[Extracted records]
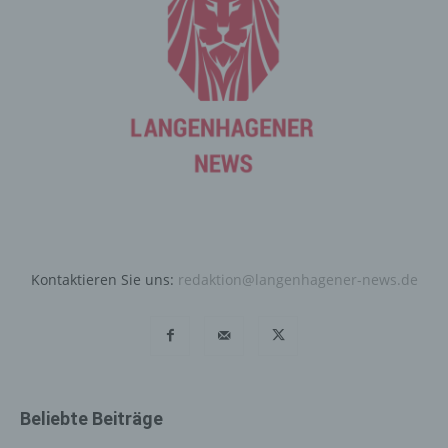
entsprechenden Einstellung des genutzten
Internetbrowsers verhindern und damit der Setzung von
Cookies dauerhaft widersprechen. Ferner können
bereits gesetzte Cookies jederzeit über einen
Internetbrowser oder andere Softwareprogramme
gelöscht werden. Dies ist in allen gängigen
Internetbrowsern möglich. Deaktiviert die betroffene
Person die Setzung von Cookies in dem genutzten
Internetbrowser, sind unter Umständen nicht alle
Funktionen unserer Internetseite vollumfänglich nutzbar.
Erfassung von allgemeinen Daten
Kontaktieren Sie uns:
redaktion@langenhagener-news.de
und Informationen
Die Internetseite erfasst mit jedem Aufruf der
Internetseite durch eine betroffene Person oder ein
automatisiertes System eine Reihe von allgemeinen
Daten und Informationen. Diese allgemeinen Daten und
Informationen werden in den Logfiles des Servers
Beliebte Beiträge
gespeichert. Erfasst werden können die (1) verwendeten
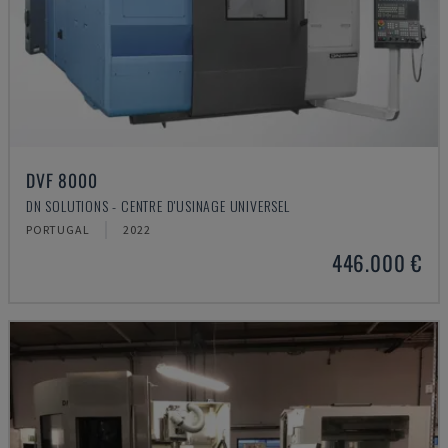
DVF 8000
DN SOLUTIONS - CENTRE D'USINAGE UNIVERSEL
PORTUGAL
2022
446.000 €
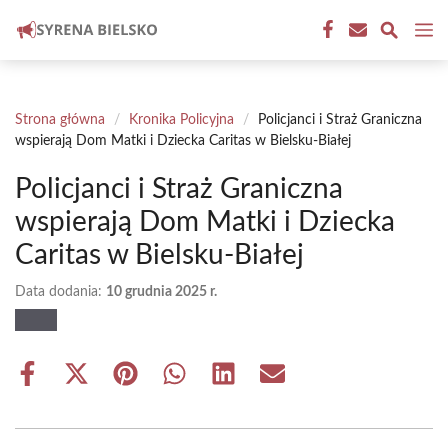
Przejdź
M
do
treści
Strona główna
/
Kronika Policyjna
/
Policjanci i Straż Graniczna
wspierają Dom Matki i Dziecka Caritas w Bielsku-Białej
Policjanci i Straż Graniczna
wspierają Dom Matki i Dziecka
Caritas w Bielsku-Białej
Data dodania:
10 grudnia 2025 r.
Share
Share
Share
Share
Share
Share
on
on
on
on
on
on
Facebook
X
Pinterest
WhatsApp
LinkedIn
Email
(Twitter)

**Request:**
Copy the lines word for word, starting at the beginning of the records and stopping after the line that contains "Internetseite durch eine". Leave the pictures out of your copy.

**Answer below:**
entsprechenden Einstellung des genutzten
Internetbrowsers verhindern und damit der Setzung von
Cookies dauerhaft widersprechen. Ferner können
bereits gesetzte Cookies jederzeit über einen
Internetbrowser oder andere Softwareprogramme
gelöscht werden. Dies ist in allen gängigen
Internetbrowsern möglich. Deaktiviert die betroffene
Person die Setzung von Cookies in dem genutzten
Internetbrowser, sind unter Umständen nicht alle
Funktionen unserer Internetseite vollumfänglich nutzbar.
Erfassung von allgemeinen Daten
Kontaktieren Sie uns:
redaktion@langenhagener-news.de
und Informationen
Die Internetseite erfasst mit jedem Aufruf der
Internetseite durch eine betroffene Person oder ein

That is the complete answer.